Data Visualization

M. Drew LaMar
January 25, 2017

“Numerical quantities focus on expected values, graphical summaries on unexpected values.”

- John Tukey

Course Announcements

  • No reading quiz for Friday!
  • Lab #2 is posted on Blackboard
  • You should have gotten an email from DataCamp to join our class group
  • We will discuss more information regarding Homework #2 in lab this week

In the news - Cervical cancer

In the news - Cervical cancer

Quote: We don’t include men in our calculation because they are not at risk for cervical cancer and by the same measure, we shouldn’t include women who don’t have a cervix
- Anne F. Rositch

In the news - Cervical cancer

Quote: The researchers found that black women have a mortality rate of 10.1 per 100,000. For white women, the rate is 4.7 per 100,000. Past estimates had those rates at 5.7 and 3.2, respectively. The new death rate for black women in the US is on par with that of developing countries.

Discuss: Does this warrant the “much deadlier” headline?

Discuss: Why do you think the death rate for black woman in the US is higher?

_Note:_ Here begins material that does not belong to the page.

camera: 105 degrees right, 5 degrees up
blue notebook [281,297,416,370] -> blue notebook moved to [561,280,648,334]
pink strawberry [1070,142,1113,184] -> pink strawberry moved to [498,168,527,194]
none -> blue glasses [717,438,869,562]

Why is data visualization important?

Communicating with data visualization

Data is beautiful!

Data is ugly!

What is data?

Definition: Variables are characteristics that differ among objects of interest.

Definition: Data are the measurements of one or more variables made on a sample of objects of interest.

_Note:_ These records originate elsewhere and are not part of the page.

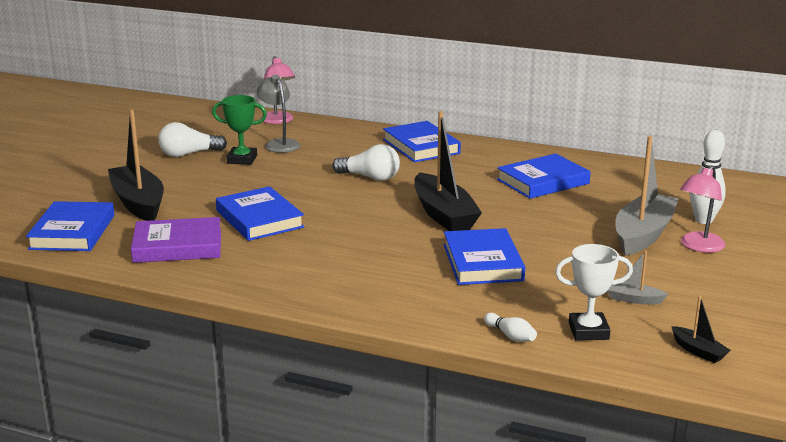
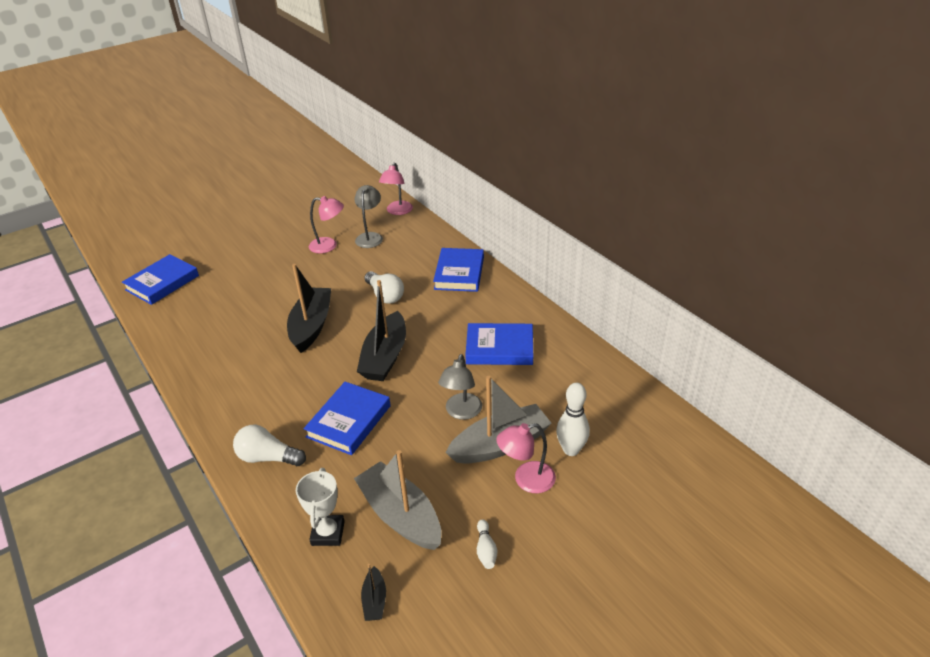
camera: 35 degrees right, 15 degrees up
black boat [108,109,164,221] -> black boat moved to [287,264,331,353]
purple book [131,217,221,263] -> none
white light bulb [158,122,227,157] -> white light bulb moved to [233,425,306,466]
green trophy [212,95,267,165] -> pink lamp [309,196,344,254]
blue book [216,186,304,241] -> none
white bowling pin [484,313,537,342] -> white bowling pin moved to [477,519,497,569]
white trophy [555,244,633,341] -> white trophy turned 60 degrees clockwise [296,468,345,546]
grey boat [607,251,668,304] -> grey boat [354,450,441,550], size x2.22
none -> grey lamp [438,354,482,420]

Data, essentially, is any measurement of the real world since

  • \( n=1 \) counts as a sample,
  • variables can technically have only one possible value (i.e. no variation)

Types of data

  • Categorical variable (qualitative)

    • Nominal (levels have no inherent ordering)
    • Ordinal (levels have an inherent ordering)

    Remember the factor data type in R?

  • Numerical variable (quantitative)

    • Continuous
    • Discrete

    Remember the numeric data type in R?

Types of data (Class discussion)

Discuss: Would the fraction of birds in a large sample infected with avian flu virus be a discrete or continuous numerical variable?

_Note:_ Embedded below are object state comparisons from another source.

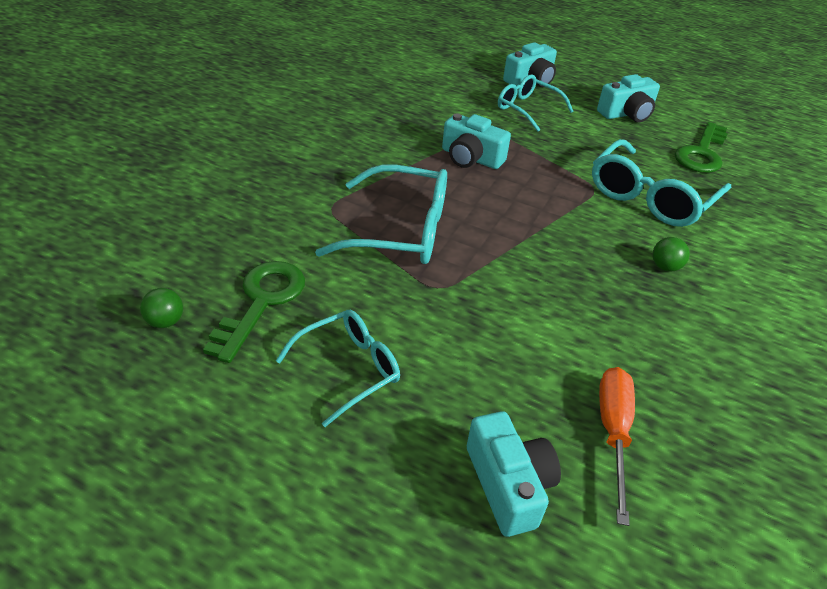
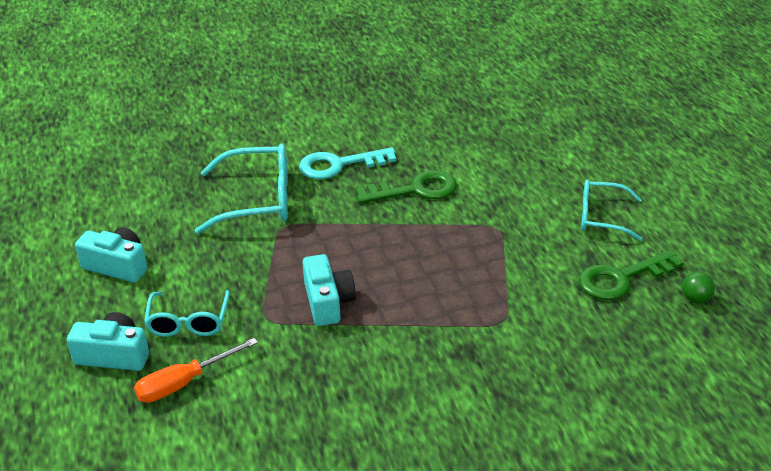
camera: 130 degrees left, 5 degrees down
turquoise glasses [315,164,447,264] -> none
turquoise camera [467,411,561,537] -> none
orange screwdriver [599,367,635,526] -> orange screwdriver moved to [134,338,258,403]
green ball [653,237,690,272] -> turquoise key [299,147,397,179]
green key [675,122,728,173] -> green key moved to [356,170,457,203]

Answer: Neither! The variable of interest here is actually categorical (nominal). Why?

Ask yourself the following questions:

  • What is the population of interest?
  • What measurement is being taken on objects in population?
  • What are the characteristics of this measurement (i.e. data type)?

Plots and data types

Frequency distributions of univariate data

Type of data Graphical method
Categorical Bar graph
Numerical Histogram

Plots and data types

Showing association of bivariate data

Type of data Graphical method
Two numerical Scatter plot
Line plot
Map
Two categorical Grouped bar graph
Mosaic plot
Mixed Strip chart
Box plot
Multiple histograms
Cumulative frequency distributions

Plots and data types

Visualize before you analyze!!!

Data visualization is one step in exploratory data analysis.

Quote: …the first step in any data analysis or statistical procedure is to graph the data and look at it. Humans are a visual species, with brains evolved to process visual information. Take advantage of millions of years of evolution, and look at visual representations of your data before doing anything else.
- Whitlock & Schluter

Important!

W&S 4 Rules of Graphing

  • Show the data.
  • Make patterns in the data easy to see.
  • Represent magnitudes honestly.
  • Draw graphical elements clearly.

If you want to graph some data, you most likely will need to manipulate the data first to put it in the right form.